***** Source data *****

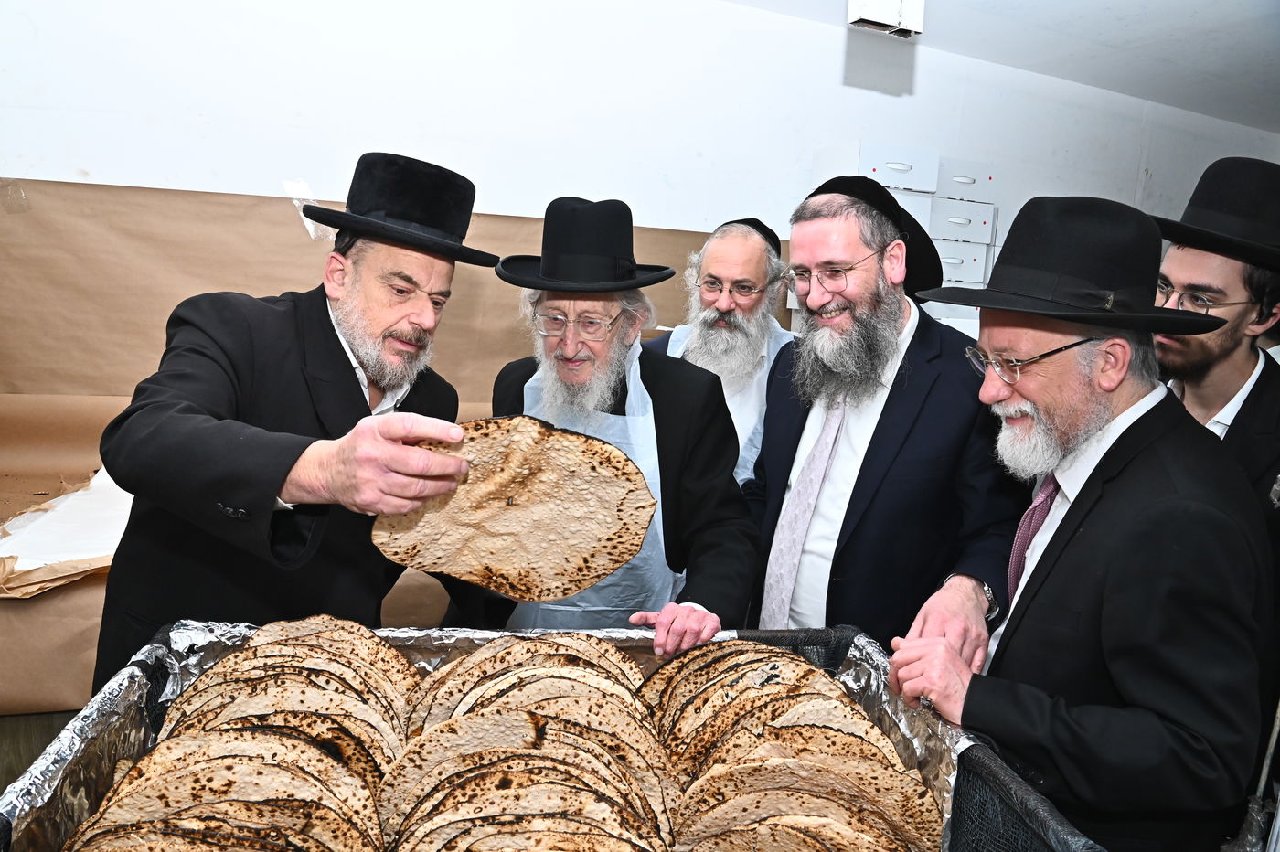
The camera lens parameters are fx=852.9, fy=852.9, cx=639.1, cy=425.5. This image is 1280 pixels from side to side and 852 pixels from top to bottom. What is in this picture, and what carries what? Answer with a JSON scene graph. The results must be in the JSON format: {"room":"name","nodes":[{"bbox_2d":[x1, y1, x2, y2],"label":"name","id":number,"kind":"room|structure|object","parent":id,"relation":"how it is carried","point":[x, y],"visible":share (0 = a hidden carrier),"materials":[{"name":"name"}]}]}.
{"room":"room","nodes":[
{"label":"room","id":0,"kind":"room"},
{"bbox_2d":[0,709,81,791],"label":"floor","id":1,"kind":"structure","parent":0,"point":[41,731],"materials":[{"name":"brown wood"}]},
{"bbox_2d":[94,153,493,692],"label":"man","id":2,"kind":"object","parent":1,"relation":"on","point":[346,316],"visible":0.77},
{"bbox_2d":[368,416,658,600],"label":"flatbread","id":3,"kind":"object","parent":2,"relation":"in","point":[512,483],"visible":0.96,"materials":[{"name":"food"}]},
{"bbox_2d":[0,622,1096,851],"label":"crate","id":4,"kind":"object","parent":1,"relation":"on","point":[965,763],"visible":0.48,"materials":[{"name":"black"}]},
{"bbox_2d":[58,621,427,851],"label":"stack","id":5,"kind":"object","parent":4,"relation":"in","point":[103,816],"visible":0.98,"materials":[{"name":"food"}]},
{"bbox_2d":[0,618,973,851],"label":"aluminum foil","id":6,"kind":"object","parent":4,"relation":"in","point":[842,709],"visible":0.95,"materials":[{"name":"silver metal"}]},
{"bbox_2d":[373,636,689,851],"label":"stack","id":7,"kind":"object","parent":4,"relation":"in","point":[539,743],"visible":0.96,"materials":[{"name":"food"}]},
{"bbox_2d":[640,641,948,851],"label":"stack","id":8,"kind":"object","parent":4,"relation":"in","point":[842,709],"visible":0.97,"materials":[{"name":"food"}]},
{"bbox_2d":[448,199,760,647],"label":"man","id":9,"kind":"object","parent":1,"relation":"on","point":[727,496],"visible":0.67},
{"bbox_2d":[645,213,799,485],"label":"man","id":10,"kind":"object","parent":1,"relation":"on","point":[725,304],"visible":0.5},
{"bbox_2d":[744,174,1024,654],"label":"man","id":11,"kind":"object","parent":1,"relation":"on","point":[892,423],"visible":0.81},
{"bbox_2d":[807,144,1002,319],"label":"stacked boxes","id":12,"kind":"object","parent":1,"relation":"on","point":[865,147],"visible":0.26,"materials":[{"name":"white"}]},
{"bbox_2d":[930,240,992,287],"label":"white box","id":13,"kind":"object","parent":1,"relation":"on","point":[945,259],"visible":0.34,"materials":[{"name":"white"}]},
{"bbox_2d":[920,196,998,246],"label":"white box","id":14,"kind":"object","parent":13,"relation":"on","point":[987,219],"visible":0.51,"materials":[{"name":"white"}]},
{"bbox_2d":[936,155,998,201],"label":"white box","id":15,"kind":"object","parent":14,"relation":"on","point":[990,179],"visible":0.5,"materials":[{"name":"white cardboard"}]},
{"bbox_2d":[880,186,1273,851],"label":"man","id":16,"kind":"object","parent":1,"relation":"on","point":[1091,520],"visible":0.95},
{"bbox_2d":[1152,160,1279,528],"label":"man","id":17,"kind":"object","parent":1,"relation":"on","point":[1178,264],"visible":0.59},
{"bbox_2d":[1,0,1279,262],"label":"wall","id":18,"kind":"structure","parent":0,"point":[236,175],"materials":[{"name":"white paint"}]},
{"bbox_2d":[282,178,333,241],"label":"tape","id":19,"kind":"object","parent":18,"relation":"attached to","point":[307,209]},
{"bbox_2d":[0,178,752,707],"label":"brown paper","id":20,"kind":"object","parent":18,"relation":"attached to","point":[56,483],"visible":0.34,"materials":[{"name":"brown paper"}]},
{"bbox_2d":[0,465,132,597],"label":"paper sheet","id":21,"kind":"object","parent":20,"relation":"on","point":[93,549],"visible":0.5,"materials":[{"name":"white paper"}]},
{"bbox_2d":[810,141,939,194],"label":"white box","id":22,"kind":"object","parent":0,"point":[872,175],"visible":0.74,"materials":[{"name":"white cardboard"}]},
{"bbox_2d":[725,0,1279,134],"label":"ceiling","id":23,"kind":"structure","parent":0,"point":[1118,4],"materials":[{"name":"white paint"}]},
{"bbox_2d":[846,0,924,37],"label":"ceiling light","id":24,"kind":"object","parent":23,"relation":"attached to","point":[895,11],"visible":0.99,"materials":[{"name":"white"}]}
]}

*****

#### What to work on
Reproduce the data above without a single change, please, but without its pictures.

#### Solution for this problem
The camera lens parameters are fx=852.9, fy=852.9, cx=639.1, cy=425.5. This image is 1280 pixels from side to side and 852 pixels from top to bottom. What is in this picture, and what carries what? Answer with a JSON scene graph. The results must be in the JSON format: {"room":"name","nodes":[{"bbox_2d":[x1, y1, x2, y2],"label":"name","id":number,"kind":"room|structure|object","parent":id,"relation":"how it is carried","point":[x, y],"visible":share (0 = a hidden carrier),"materials":[{"name":"name"}]}]}.
{"room":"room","nodes":[
{"label":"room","id":0,"kind":"room"},
{"bbox_2d":[0,709,81,791],"label":"floor","id":1,"kind":"structure","parent":0,"point":[41,731],"materials":[{"name":"brown wood"}]},
{"bbox_2d":[94,153,493,692],"label":"man","id":2,"kind":"object","parent":1,"relation":"on","point":[346,316],"visible":0.77},
{"bbox_2d":[368,416,658,600],"label":"flatbread","id":3,"kind":"object","parent":2,"relation":"in","point":[512,483],"visible":0.96,"materials":[{"name":"food"}]},
{"bbox_2d":[0,622,1096,851],"label":"crate","id":4,"kind":"object","parent":1,"relation":"on","point":[965,763],"visible":0.48,"materials":[{"name":"black"}]},
{"bbox_2d":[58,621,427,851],"label":"stack","id":5,"kind":"object","parent":4,"relation":"in","point":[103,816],"visible":0.98,"materials":[{"name":"food"}]},
{"bbox_2d":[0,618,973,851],"label":"aluminum foil","id":6,"kind":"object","parent":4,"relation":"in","point":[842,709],"visible":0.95,"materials":[{"name":"silver metal"}]},
{"bbox_2d":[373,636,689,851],"label":"stack","id":7,"kind":"object","parent":4,"relation":"in","point":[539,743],"visible":0.96,"materials":[{"name":"food"}]},
{"bbox_2d":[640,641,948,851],"label":"stack","id":8,"kind":"object","parent":4,"relation":"in","point":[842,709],"visible":0.97,"materials":[{"name":"food"}]},
{"bbox_2d":[448,199,760,647],"label":"man","id":9,"kind":"object","parent":1,"relation":"on","point":[727,496],"visible":0.67},
{"bbox_2d":[645,213,799,485],"label":"man","id":10,"kind":"object","parent":1,"relation":"on","point":[725,304],"visible":0.5},
{"bbox_2d":[744,174,1024,654],"label":"man","id":11,"kind":"object","parent":1,"relation":"on","point":[892,423],"visible":0.81},
{"bbox_2d":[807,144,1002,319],"label":"stacked boxes","id":12,"kind":"object","parent":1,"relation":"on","point":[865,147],"visible":0.26,"materials":[{"name":"white"}]},
{"bbox_2d":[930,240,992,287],"label":"white box","id":13,"kind":"object","parent":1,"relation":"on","point":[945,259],"visible":0.34,"materials":[{"name":"white"}]},
{"bbox_2d":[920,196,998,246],"label":"white box","id":14,"kind":"object","parent":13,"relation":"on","point":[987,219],"visible":0.51,"materials":[{"name":"white"}]},
{"bbox_2d":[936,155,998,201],"label":"white box","id":15,"kind":"object","parent":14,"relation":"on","point":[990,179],"visible":0.5,"materials":[{"name":"white cardboard"}]},
{"bbox_2d":[880,186,1273,851],"label":"man","id":16,"kind":"object","parent":1,"relation":"on","point":[1091,520],"visible":0.95},
{"bbox_2d":[1152,160,1279,528],"label":"man","id":17,"kind":"object","parent":1,"relation":"on","point":[1178,264],"visible":0.59},
{"bbox_2d":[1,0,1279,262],"label":"wall","id":18,"kind":"structure","parent":0,"point":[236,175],"materials":[{"name":"white paint"}]},
{"bbox_2d":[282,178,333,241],"label":"tape","id":19,"kind":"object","parent":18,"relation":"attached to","point":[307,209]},
{"bbox_2d":[0,178,752,707],"label":"brown paper","id":20,"kind":"object","parent":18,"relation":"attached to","point":[56,483],"visible":0.34,"materials":[{"name":"brown paper"}]},
{"bbox_2d":[0,465,132,597],"label":"paper sheet","id":21,"kind":"object","parent":20,"relation":"on","point":[93,549],"visible":0.5,"materials":[{"name":"white paper"}]},
{"bbox_2d":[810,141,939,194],"label":"white box","id":22,"kind":"object","parent":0,"point":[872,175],"visible":0.74,"materials":[{"name":"white cardboard"}]},
{"bbox_2d":[725,0,1279,134],"label":"ceiling","id":23,"kind":"structure","parent":0,"point":[1118,4],"materials":[{"name":"white paint"}]},
{"bbox_2d":[846,0,924,37],"label":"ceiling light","id":24,"kind":"object","parent":23,"relation":"attached to","point":[895,11],"visible":0.99,"materials":[{"name":"white"}]}
]}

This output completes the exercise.